Сегодня это экзотическое странствие — вглубь многоярусного театра-корабля, созданного грандиозной фантазией немецкого писателя, — реально. Оно вдвойне захватывающее, когда в навигации есть триста (!) страниц «приложений», — исследование жизни и поэтики автора, написанное, по сути, его первооткрывателем (учитывая последовательность и упорство) Татьяной Баскаковой, а также ряд никогда не переводившихся на русский язык текстов[18]. «Река без берегов» обещает обрести свои культурные границы: готовится к публикации второй том трилогии, девятисотстраничный. Возможно, выход таких переводных книг — знак того, что время медленного чтения снова пришло, что горячечность «жизни активной» должна наконец осениться прохладой «жизни созерцательной», в которой только и возможно мудрое и неспешное вызревание будущего.

Вера КОТЕЛЕВСКАЯ

Ростов-на-Дону

1 Янн Х. Х. Река без берегов. Роман. Часть первая: Деревянный корабль. СПб., 2013, стр. 9. (В дальнейшем цитироваться будет именно это издание.)

2 Здесь можно узнать не только о суперкарго, коносаменте, шпангоутной раме, фордервинде, но и о низшем демоническом существе, корабельном гноме Клабаутермане, которого суждено видеть морякам лишь перед гибелью судна.

3 Янн Х. Х. Мое становление и мои сочинения (1948 — 1949). — В кн.: Янн Х. Х. Река без берегов. Роман. Часть первая: Деревянный корабль, стр. 359.

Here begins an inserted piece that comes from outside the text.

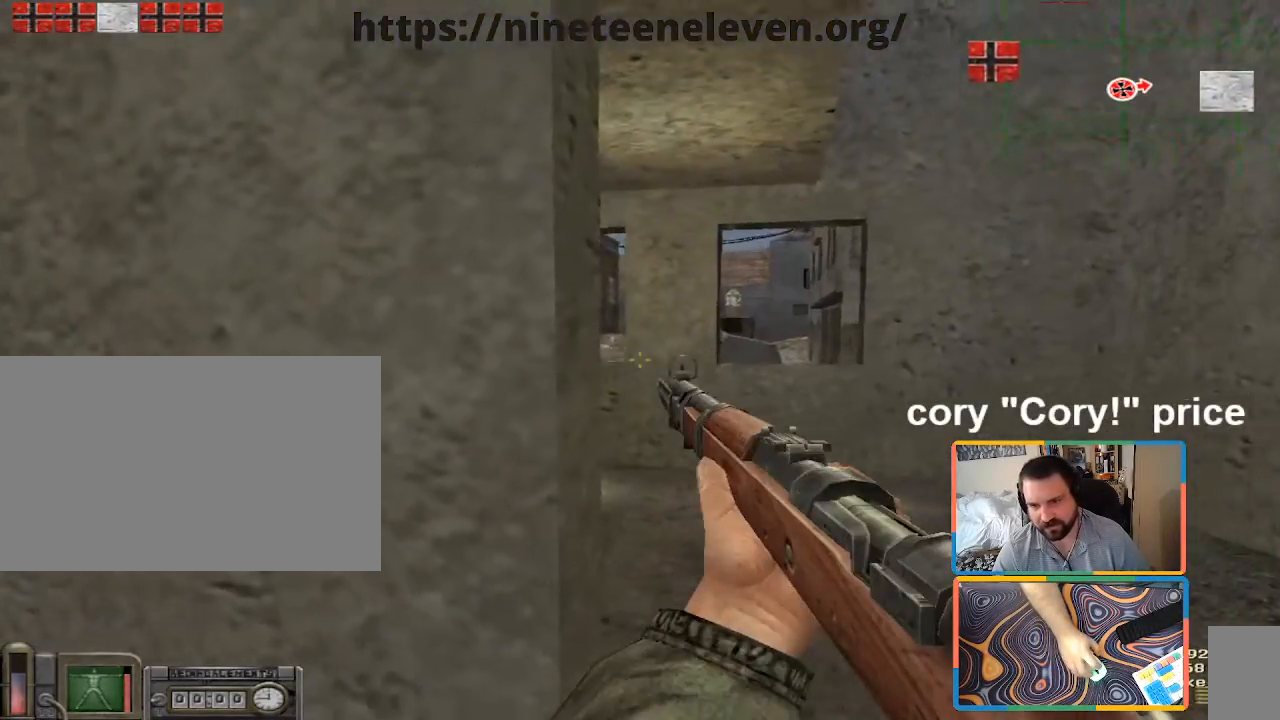
{"keys": ["a", "shift", "w"], "mouse": [], "events": [[217, "w", "down"], [350, "shift", "down"]]}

4 Тупиковая ситуация или Отмеченные, или Дело Х. Х. Янна, писателя, против Х. Х. Янна, специалиста по органостроению, изложенное Хансом Хенни Янном Третьим (1928). — В кн.: Янн Х. Х. Река без берегов. Роман. Часть первая: Деревянный корабль, стр. 333 — 349.

5 «Пропавший без вести» (Der Verschollene, 1911 — 1914) — авторское название первого романа Кафки, «отредактированное» Максом Бродом при первом издании в 1927 г. как «Америка».

6 Янн Х. Х. Указ. соч., стр. 262 — 263.

7 Янн Х. Х. Там же, стр. 231.

8 Название его, «Лаис», откроется лишь во втором томе трилогии («Свидетельство Густава Аниаса Хорна») — оно дано по имени легендарной древнегреческой гетеры (Лаис Сицилийская, служившая предположительно натурщицей для художника Апеллеса и погибшая от рук разгневанных из-за ее красоты фессалийских женщин в храме Афродиты).

9 «Слепой пассажир» (ein blinder Passagier) — обозначает в немецком языке пассажира любого транспорта, путешествующего бесплатно и тайно (изначально: в почтовых каретах), в отличие от «зайца», передвигающегося без оплаты, но открыто («черный пассажир»: ein schwarzer Passagier).

10 Вспомним, что сам Янн был органным мастером и композитором, а во втором томе трилогии герой Густав становится музыкантом.

11 Она, конечно, Елена (Ellena / Elena): Янн придумал маску для слов. Так, местечко Уррланд (Urrland) — это Урланд, «Изначальная земля» (Urland).

12 Янн Х. Х. Указ. соч., стр. 15.

13 Янн Х. Х. Указ. соч., стр. 28.

14 Любопытную версию психоаналитического прочтения системы персонажей Линча предлагает С. Жижек в кн.: «Искусство смешного возвышенного. О фильме Дэвида Линча „Шоссе в никуда”». М., «Европа», 2011.

15 Ханс Эрих Носсак оказался продолжателем линии Кафки — Янна, создав свой утопический роман-притчу «Спираль» (1956), где травма войны возведена в экзистенциальную степень.

16 Носсак Х. Э. О Хансе Хенни Янне. Надгробная речь — В кн.: Янн Х. Х. Угрино и Инграбания. Тверь, «Colonna Publications», 2012, стр. 396.

17 Павлова Н. С. Типология немецкого романа (1900 — 1945). М., «Наука», 1982.